» **RECORDS FOR THIS EXERCISE**
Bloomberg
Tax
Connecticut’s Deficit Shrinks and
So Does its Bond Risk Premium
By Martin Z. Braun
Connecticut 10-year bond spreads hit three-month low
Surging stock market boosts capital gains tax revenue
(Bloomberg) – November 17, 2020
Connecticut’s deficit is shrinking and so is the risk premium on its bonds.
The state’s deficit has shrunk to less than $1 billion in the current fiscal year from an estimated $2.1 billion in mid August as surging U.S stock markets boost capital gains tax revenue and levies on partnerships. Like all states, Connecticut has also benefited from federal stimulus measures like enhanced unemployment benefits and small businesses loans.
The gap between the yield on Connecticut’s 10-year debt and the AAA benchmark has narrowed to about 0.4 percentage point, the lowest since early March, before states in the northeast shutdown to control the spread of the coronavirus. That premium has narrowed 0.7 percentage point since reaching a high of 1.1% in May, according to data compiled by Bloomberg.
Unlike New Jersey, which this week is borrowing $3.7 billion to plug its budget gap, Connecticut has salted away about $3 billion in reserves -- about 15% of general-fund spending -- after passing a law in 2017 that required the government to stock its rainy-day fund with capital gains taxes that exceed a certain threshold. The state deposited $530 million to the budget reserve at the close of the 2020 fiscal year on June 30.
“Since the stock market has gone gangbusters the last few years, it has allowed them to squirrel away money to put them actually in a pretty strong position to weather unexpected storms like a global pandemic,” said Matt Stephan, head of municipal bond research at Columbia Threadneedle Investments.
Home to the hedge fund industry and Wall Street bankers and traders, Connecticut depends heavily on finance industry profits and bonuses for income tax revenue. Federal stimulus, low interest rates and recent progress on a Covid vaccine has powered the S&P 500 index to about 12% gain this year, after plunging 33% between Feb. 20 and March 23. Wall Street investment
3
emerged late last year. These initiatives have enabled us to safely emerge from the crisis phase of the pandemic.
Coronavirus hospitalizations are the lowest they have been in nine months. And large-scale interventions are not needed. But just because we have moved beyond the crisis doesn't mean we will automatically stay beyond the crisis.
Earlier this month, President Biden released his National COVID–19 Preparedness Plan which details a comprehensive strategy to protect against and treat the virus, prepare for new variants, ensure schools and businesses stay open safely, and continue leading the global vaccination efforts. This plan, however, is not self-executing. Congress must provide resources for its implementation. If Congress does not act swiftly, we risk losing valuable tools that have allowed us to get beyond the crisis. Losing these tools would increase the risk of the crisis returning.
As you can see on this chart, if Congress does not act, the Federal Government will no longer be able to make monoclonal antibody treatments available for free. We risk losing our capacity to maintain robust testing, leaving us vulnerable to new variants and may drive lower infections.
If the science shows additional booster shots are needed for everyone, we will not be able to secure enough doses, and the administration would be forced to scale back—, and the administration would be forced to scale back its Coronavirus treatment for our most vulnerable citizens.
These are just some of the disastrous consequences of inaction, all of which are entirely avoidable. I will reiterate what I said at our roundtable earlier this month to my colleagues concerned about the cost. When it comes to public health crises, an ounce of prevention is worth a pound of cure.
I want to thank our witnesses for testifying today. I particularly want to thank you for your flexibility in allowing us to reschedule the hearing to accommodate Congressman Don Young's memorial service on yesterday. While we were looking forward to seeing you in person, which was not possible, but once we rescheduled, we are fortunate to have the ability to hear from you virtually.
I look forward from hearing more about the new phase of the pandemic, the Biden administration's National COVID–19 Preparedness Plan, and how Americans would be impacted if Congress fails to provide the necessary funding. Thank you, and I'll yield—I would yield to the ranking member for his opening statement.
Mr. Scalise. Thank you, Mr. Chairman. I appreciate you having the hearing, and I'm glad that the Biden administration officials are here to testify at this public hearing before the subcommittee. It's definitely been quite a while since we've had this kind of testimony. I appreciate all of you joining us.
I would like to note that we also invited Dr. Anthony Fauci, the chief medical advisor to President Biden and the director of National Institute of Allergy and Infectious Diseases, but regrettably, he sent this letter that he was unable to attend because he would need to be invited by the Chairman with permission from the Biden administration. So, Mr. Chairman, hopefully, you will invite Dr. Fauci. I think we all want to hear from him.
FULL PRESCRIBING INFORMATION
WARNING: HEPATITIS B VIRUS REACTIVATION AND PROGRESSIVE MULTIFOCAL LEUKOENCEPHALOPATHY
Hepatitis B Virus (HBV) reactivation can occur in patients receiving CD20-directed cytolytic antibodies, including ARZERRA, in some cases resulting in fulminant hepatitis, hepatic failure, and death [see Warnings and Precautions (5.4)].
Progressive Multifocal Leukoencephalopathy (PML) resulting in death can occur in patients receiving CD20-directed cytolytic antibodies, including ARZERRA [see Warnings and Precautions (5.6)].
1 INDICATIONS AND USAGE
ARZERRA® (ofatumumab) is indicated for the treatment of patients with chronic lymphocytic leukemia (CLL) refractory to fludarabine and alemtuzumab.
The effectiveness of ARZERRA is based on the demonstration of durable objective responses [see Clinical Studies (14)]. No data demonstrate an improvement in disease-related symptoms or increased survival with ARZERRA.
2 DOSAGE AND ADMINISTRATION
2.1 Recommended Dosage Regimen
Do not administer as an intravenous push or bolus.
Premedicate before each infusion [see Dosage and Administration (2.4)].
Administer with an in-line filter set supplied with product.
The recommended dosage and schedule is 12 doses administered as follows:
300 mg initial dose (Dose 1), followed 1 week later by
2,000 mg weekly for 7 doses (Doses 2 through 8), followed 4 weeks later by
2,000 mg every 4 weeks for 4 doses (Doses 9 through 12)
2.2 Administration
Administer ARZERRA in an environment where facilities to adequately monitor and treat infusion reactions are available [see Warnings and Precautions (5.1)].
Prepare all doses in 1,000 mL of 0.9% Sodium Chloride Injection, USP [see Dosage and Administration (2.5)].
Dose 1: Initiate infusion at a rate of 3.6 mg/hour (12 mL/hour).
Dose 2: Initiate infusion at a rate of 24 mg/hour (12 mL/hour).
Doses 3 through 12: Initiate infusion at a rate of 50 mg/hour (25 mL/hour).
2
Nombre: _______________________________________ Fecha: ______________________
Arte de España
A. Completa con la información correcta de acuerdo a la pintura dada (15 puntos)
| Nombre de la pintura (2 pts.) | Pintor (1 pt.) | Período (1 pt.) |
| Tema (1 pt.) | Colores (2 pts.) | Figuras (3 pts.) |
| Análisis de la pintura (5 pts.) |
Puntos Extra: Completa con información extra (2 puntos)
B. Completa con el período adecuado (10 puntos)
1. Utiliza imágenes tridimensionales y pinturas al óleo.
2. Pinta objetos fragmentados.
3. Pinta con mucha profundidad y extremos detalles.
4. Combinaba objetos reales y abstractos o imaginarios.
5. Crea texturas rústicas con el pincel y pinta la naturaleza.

» **WHAT NEEDS TO BE DONE**
Each line of the records that holds the word "Nombre" should be copied out.

» **EXERCISE RESPONSE**
Nombre: _______________________________________ Fecha: ______________________
| Nombre de la pintura (2 pts.) | Pintor (1 pt.) | Período (1 pt.) |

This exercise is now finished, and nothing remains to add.